Reputation: 2248
I have a large data-set from which I derive a hierarchical set of summaries, at different levels of coarseness. I want to cache these summaries in a file on disk, with each summary retrievable from within the file via its offset. The initial summary is derived by taking smallish chunks (c. 256 bytes) from the initial data-set and extracting the maximum value from each chunk. Subsequent summaries are then derived by taking the max of each pair of values in the preceding summary. The following (rudimentary) illustration will hopefully clarify:
251 18 5 91 11 17 54 16 9 31 201 148 173 214 66 43 ;;Initial data-set (chunked)
251 54 201 214 ;;Summary 0
251 214 ;;Summary 1
251 ;;Summary 2
What I'm trying to implement is a means of deriving (and then caching) these summaries which scales to large data sets, for example on the order of 4GB. Speed is not particularly an issue, but space is: because for data-sets of that size even the summaries might be too large to process in memory. I have been experimenting with a number of approaches:
The naive approach would be to simply write out each layer in full then read it back in to compute the next layer. This is clearly the simplest way of doing it, but it doesn't seem the most elegant or efficient. Memory-mapping might offer some improvement, but that might also mean that I'd need to preallocate the file beforehand.
Calculate each layer in chunks - calculate a chunk of the first layer, then the second layer, then the third, and so on, finally writing the chunks to the file at their appropriate offsets and restarting the process. The problem with this is that since each chunk would be half the size of the chunk from which it is being calculated we would arrive at a 0 chunk-size before all the layers had been calculated.
Use a single file for each summary.
Use some kind of tree-based approach (the above illustration - if turned on its head - resembles a heap). Perhaps each node in the tree might represent, say, a chunk of 1024 bytes within each layer.

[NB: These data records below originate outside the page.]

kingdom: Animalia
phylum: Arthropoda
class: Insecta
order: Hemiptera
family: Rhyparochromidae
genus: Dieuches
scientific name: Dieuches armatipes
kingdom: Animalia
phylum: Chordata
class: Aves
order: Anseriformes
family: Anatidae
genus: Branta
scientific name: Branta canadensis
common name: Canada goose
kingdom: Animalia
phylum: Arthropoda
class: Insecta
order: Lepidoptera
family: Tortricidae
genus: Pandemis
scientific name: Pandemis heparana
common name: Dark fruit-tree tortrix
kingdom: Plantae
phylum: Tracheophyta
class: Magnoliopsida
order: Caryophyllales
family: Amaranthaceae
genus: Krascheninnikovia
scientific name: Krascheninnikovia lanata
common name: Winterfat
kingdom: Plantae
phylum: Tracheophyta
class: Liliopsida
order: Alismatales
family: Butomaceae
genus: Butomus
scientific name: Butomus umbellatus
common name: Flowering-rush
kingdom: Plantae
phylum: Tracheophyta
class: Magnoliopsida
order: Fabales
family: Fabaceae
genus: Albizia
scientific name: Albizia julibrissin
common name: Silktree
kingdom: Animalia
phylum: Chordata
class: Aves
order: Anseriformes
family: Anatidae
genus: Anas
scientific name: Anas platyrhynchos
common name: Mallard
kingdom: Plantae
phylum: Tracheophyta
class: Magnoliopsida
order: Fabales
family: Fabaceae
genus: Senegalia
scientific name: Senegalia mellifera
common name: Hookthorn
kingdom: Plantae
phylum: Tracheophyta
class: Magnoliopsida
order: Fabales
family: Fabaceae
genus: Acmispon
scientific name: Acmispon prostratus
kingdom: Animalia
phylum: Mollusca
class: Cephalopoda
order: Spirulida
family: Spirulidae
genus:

A parent node would have two children representing consecutive chunks within the preceding layer, and its contents would be calculated from these children. Once this has been done the child nodes could simply be flushed to disk. I suspect that this process could be done entirely in memory (though I don't know what its complexity might be).
Thoughts/observations most welcome.
Christopher
Upvotes: 2
Views: 68
Reputation: 2248
OK, so after a bit more research I eventually went with a B-Tree, with the top few levels cached in main memory. Works for now.
Chris
Upvotes: 1